И не столько слова, сколько его поцелуи страстно лепечут:
— Бог — это твои губы, твое дыхание, твои руки, обнимавшие меня, и обнаженное плечо, на котором я засыпал… В том храме, куда ты ввела меня, в банке, над цифрами, которые жгут мне глаза, я думаю только о тебе. Тобою питалось мое упорство в работе и жар моих молитв; Теперь ты отходишь от меня../ Как же мне веровать? Как же мне жить?..
Она вздрагивает от негодования, что в ее присутствии можно так богохульствовать. Щеки ее покрываются румянцем, вспыхивают от праведного гнева, который дозволяется писанием: «Гневайтесь и не грешите».
— Довольно, ни слова больше!.. Я думала, что вы поняли меня… Бог и моя Миссия!.. Все остальное для меня не существует…
Как она хороша сейчас, когда вся трепещет, она, обычно не теряющая хладнокровия! Ее черные растрепавшиеся волосы усеяны бледными лепестками цветущей липы! Он с минуту всматривается в нее, пронзает жгучим, насмешливым взглядом, сверкающим из-под повязки. Действительно ли препятствием является бог?.. Или его отталкивающее безобразие?.. Как бы то ни было, он достаточно хорошо знает Жанну: ее решение бесповоротно.

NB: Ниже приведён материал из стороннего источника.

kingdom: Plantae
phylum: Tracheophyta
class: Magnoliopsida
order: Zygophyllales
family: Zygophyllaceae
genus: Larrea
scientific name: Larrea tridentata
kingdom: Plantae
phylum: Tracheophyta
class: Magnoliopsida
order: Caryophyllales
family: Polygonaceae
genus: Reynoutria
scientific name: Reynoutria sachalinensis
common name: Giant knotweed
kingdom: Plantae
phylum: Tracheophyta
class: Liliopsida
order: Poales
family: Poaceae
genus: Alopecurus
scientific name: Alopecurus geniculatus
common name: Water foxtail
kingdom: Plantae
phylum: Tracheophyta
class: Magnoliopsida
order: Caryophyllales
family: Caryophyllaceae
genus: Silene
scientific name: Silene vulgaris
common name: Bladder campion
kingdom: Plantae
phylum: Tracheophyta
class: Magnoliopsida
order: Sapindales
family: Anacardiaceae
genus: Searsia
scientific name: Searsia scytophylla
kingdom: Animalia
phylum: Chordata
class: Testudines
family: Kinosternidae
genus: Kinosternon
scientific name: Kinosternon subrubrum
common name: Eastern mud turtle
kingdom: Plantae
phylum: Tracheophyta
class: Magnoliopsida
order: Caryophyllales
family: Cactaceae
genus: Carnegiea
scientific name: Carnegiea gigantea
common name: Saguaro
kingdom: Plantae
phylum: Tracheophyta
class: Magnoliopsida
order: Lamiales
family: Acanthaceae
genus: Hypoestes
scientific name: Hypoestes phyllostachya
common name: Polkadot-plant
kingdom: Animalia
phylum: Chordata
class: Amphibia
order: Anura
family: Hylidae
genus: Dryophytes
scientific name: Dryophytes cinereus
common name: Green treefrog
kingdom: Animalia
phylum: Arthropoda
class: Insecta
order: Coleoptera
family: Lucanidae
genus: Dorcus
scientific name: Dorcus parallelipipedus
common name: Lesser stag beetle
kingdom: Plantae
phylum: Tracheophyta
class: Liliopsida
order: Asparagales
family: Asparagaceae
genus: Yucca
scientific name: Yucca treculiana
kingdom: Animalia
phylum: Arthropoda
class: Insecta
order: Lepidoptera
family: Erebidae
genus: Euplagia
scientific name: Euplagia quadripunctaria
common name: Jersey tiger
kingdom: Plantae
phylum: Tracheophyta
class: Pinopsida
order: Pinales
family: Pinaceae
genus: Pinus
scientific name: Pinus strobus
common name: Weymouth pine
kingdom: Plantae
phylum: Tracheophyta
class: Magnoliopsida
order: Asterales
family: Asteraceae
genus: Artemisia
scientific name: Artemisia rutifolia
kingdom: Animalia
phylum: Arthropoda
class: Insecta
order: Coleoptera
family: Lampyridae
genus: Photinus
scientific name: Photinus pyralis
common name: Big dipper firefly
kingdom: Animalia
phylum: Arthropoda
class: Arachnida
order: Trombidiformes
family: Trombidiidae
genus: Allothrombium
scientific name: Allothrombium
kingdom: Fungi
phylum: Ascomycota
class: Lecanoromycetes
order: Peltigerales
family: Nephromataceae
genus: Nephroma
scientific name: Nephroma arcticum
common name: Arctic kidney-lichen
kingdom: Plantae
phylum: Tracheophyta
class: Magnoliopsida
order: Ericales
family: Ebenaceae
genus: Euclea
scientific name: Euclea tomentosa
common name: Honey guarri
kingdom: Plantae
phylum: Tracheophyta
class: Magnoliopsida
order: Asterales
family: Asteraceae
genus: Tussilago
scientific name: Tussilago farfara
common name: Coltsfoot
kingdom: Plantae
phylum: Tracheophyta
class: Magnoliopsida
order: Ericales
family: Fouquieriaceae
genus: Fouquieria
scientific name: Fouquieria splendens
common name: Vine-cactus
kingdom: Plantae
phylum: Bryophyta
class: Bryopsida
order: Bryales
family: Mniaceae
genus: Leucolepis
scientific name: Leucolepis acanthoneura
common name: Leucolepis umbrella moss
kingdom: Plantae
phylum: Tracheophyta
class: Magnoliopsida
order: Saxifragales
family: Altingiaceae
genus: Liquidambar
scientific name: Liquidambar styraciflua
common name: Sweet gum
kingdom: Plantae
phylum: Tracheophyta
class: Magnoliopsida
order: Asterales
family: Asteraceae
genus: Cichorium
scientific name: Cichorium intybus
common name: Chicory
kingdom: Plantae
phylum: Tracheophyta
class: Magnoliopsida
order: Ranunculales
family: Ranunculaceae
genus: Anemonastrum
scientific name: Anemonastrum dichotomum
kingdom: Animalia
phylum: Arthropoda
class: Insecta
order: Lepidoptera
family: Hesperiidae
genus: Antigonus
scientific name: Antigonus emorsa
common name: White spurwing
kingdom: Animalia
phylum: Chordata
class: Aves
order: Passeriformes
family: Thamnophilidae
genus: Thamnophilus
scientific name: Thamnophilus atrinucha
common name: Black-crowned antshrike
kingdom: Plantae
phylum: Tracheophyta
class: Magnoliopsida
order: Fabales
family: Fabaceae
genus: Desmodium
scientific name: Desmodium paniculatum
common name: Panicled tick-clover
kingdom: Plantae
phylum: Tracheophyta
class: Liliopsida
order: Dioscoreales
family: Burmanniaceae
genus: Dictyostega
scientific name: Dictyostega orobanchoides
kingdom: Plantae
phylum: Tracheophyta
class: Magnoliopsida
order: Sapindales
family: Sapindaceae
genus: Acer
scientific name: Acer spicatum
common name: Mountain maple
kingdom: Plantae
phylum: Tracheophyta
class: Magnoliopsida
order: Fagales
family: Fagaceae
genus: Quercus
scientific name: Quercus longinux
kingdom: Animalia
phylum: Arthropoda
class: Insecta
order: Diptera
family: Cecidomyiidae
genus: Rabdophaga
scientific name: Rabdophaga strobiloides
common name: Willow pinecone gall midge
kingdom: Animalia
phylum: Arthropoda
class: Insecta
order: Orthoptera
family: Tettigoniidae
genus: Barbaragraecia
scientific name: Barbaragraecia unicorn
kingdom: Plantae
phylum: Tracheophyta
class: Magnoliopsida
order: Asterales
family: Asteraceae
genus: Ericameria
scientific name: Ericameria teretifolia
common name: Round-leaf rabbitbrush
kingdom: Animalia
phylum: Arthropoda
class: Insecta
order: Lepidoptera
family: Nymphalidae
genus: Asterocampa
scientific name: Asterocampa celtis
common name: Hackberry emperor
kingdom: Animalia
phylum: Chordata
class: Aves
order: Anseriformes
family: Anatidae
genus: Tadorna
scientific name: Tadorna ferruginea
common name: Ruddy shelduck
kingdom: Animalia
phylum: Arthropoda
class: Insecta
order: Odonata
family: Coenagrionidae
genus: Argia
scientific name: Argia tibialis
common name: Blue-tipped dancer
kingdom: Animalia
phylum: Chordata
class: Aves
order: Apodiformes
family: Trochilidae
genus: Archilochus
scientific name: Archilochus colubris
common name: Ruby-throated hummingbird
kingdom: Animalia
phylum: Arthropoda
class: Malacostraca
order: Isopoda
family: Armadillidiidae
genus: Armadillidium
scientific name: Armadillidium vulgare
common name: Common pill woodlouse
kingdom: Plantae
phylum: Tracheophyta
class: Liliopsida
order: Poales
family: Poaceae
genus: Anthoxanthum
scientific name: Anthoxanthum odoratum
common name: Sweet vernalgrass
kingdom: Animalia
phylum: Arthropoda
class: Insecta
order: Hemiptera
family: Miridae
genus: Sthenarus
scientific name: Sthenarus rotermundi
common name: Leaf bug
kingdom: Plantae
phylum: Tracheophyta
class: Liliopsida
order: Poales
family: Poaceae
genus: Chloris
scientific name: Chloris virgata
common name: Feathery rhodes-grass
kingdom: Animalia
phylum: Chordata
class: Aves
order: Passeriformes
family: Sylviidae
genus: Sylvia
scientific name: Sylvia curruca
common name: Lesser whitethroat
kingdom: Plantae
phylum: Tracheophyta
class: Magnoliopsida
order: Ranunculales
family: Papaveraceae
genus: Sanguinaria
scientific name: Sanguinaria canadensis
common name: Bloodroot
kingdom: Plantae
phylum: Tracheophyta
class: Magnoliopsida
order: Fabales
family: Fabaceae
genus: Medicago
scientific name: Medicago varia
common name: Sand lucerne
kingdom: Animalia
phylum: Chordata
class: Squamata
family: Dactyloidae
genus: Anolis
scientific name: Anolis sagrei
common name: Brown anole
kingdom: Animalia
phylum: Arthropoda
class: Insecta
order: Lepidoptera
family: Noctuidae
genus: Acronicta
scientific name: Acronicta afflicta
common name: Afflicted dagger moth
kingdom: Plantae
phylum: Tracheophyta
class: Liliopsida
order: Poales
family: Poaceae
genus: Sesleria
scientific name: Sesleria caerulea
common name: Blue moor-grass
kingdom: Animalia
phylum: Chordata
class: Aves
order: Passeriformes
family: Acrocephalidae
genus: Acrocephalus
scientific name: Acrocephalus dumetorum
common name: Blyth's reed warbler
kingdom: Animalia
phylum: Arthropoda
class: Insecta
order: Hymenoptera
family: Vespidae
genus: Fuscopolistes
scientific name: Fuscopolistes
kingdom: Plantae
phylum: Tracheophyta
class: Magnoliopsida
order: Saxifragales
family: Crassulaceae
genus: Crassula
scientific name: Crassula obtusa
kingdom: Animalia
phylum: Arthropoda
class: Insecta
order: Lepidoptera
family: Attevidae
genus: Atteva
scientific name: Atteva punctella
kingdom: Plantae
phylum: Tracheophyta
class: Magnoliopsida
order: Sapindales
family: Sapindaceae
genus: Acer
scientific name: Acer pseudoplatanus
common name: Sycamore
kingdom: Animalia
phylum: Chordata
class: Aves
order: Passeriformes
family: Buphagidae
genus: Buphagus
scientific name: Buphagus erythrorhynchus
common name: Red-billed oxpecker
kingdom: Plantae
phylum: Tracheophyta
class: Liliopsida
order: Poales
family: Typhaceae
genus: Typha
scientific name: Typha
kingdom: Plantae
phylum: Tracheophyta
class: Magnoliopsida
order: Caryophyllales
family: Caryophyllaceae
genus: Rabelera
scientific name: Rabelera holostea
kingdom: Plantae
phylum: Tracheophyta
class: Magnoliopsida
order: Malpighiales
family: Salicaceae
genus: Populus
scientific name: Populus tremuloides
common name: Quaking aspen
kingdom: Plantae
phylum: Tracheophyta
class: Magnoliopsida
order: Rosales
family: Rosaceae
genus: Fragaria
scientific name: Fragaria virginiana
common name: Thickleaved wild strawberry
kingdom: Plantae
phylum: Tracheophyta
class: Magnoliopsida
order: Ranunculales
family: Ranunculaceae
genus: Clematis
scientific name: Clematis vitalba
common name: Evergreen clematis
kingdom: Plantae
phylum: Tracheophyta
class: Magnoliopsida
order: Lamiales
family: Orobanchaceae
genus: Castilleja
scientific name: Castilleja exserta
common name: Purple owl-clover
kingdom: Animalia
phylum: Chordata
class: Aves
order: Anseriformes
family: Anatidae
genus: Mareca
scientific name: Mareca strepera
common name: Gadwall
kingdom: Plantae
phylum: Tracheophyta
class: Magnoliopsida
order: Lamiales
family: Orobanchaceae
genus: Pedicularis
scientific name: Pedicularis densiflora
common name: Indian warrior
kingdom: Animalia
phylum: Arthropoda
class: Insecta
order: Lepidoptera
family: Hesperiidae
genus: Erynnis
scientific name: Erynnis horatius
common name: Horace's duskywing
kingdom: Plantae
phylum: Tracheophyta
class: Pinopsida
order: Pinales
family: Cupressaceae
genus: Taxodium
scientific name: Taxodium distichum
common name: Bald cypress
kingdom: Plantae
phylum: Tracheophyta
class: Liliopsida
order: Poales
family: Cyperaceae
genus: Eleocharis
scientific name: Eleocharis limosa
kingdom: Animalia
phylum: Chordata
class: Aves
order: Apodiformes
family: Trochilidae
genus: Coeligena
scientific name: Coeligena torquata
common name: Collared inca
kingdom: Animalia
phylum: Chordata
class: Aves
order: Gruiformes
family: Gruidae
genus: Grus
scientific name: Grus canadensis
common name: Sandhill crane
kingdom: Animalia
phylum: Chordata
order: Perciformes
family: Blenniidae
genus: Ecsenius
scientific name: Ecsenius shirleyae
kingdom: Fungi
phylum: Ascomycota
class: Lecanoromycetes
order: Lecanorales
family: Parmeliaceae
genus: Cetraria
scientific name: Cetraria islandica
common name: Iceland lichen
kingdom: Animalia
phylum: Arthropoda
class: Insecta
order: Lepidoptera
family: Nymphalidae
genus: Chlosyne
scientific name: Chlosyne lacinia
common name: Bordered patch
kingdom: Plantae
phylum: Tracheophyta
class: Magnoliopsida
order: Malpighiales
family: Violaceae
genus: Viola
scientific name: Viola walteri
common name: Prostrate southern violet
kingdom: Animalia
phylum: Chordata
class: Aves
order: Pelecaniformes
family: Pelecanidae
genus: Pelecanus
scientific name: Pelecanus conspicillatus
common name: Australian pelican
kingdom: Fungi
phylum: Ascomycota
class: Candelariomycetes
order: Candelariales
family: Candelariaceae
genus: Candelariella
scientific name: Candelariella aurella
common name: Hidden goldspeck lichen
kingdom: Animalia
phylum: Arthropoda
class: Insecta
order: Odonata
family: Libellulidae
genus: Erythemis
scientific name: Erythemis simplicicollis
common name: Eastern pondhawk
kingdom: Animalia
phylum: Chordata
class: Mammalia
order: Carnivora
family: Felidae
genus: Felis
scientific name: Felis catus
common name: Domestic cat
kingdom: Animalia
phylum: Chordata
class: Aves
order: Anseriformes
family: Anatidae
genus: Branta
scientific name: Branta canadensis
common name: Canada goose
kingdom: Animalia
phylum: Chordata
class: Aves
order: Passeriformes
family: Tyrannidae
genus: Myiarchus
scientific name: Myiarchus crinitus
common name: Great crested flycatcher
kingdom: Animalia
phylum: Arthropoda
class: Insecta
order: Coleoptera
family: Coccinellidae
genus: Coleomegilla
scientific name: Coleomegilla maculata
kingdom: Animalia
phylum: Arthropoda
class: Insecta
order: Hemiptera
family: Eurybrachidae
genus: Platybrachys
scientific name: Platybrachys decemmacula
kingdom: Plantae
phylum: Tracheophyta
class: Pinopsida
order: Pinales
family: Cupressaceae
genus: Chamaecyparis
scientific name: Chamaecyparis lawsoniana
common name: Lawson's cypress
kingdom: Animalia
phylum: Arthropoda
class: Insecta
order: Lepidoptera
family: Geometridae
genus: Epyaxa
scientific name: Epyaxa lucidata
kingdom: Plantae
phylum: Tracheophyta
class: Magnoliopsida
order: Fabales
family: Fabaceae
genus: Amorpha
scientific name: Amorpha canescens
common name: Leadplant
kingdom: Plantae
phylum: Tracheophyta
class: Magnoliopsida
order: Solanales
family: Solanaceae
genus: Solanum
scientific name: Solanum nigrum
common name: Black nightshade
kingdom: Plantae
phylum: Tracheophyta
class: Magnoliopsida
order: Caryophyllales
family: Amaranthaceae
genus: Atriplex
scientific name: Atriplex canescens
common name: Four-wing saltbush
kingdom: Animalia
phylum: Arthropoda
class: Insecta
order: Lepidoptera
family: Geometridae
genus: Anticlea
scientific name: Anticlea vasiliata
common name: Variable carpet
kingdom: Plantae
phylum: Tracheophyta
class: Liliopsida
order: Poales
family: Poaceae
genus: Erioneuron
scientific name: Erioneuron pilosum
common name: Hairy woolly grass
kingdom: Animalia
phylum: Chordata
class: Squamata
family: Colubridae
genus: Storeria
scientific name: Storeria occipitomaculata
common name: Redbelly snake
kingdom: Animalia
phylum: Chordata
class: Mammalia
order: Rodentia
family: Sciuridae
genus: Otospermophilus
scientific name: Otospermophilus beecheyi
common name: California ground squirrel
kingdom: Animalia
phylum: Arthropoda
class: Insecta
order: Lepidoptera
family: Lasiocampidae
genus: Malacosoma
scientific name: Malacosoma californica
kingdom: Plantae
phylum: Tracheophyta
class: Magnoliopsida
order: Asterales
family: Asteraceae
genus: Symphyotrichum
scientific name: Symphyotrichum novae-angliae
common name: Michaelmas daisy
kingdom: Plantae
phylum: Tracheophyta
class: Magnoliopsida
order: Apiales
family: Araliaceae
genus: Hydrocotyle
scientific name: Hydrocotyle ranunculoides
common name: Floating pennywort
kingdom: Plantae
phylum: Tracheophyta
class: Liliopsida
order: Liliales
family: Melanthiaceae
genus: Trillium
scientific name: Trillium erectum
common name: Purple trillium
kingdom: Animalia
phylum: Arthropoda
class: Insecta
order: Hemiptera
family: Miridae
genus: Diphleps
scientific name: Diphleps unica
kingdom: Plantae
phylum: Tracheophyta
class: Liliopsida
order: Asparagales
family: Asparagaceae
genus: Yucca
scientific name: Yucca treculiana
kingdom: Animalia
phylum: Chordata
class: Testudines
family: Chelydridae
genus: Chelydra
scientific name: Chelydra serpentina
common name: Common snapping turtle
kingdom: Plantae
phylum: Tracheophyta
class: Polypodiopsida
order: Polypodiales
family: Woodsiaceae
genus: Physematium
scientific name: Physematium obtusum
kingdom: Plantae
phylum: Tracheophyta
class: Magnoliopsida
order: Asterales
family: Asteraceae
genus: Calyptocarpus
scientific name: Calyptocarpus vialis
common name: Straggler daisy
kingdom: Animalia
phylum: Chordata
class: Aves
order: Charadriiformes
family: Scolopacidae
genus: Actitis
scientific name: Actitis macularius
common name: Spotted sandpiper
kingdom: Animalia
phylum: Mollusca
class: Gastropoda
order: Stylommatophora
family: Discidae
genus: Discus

— Я так и думал, — говорит он, вставая, и принимает обычный тон, холодный, положительный, тон деловых разговоров, — я так и думал, что обращаться к тебе бесполезно, но мне не хотелось, чтобы между нами было что-то недоговорено.
Он делает несколько шагов, потом останавливается.
— Значит, никакой надежды? — Никакой.
Куда он идет?.. Он смотрит на часы и поспешно направляется к дому, словно боится опоздать на свидание… Ну и пусть идет! Бог карает за бунтарство… Уже не думая о нем, она молится, чтобы умерить внутреннюю дрожь, чтобы стереть скверну, которую оставило в ее душе это грубое напоминание о земных страстях. Она молится и успокаивается, а между тем сгущаются сумерки и в ветвях шуршат первые прохладные дуновения; пролетают большие ночные бабочки и, заменяя денных, садятся на клумбы с геранью, краски которой постепенно блекнут, теряются в пока еще безлунной ночи. Теперь видны только рельсы железной дороги, прямые и блестящие под рокочущим сверканием двух огненных шаров, показавшихся за изгибом Сены.
Вечерний курьерский!..
Он проносится, подобно молнии и грому. А Жанне он напоминает, что пора обедать. Она шепчет последние слова молитвы, медленно сходит по ступеням и смотрит, как поезд исчезает во тьме. Но она далека от мысли, что он оставил ее вдовой.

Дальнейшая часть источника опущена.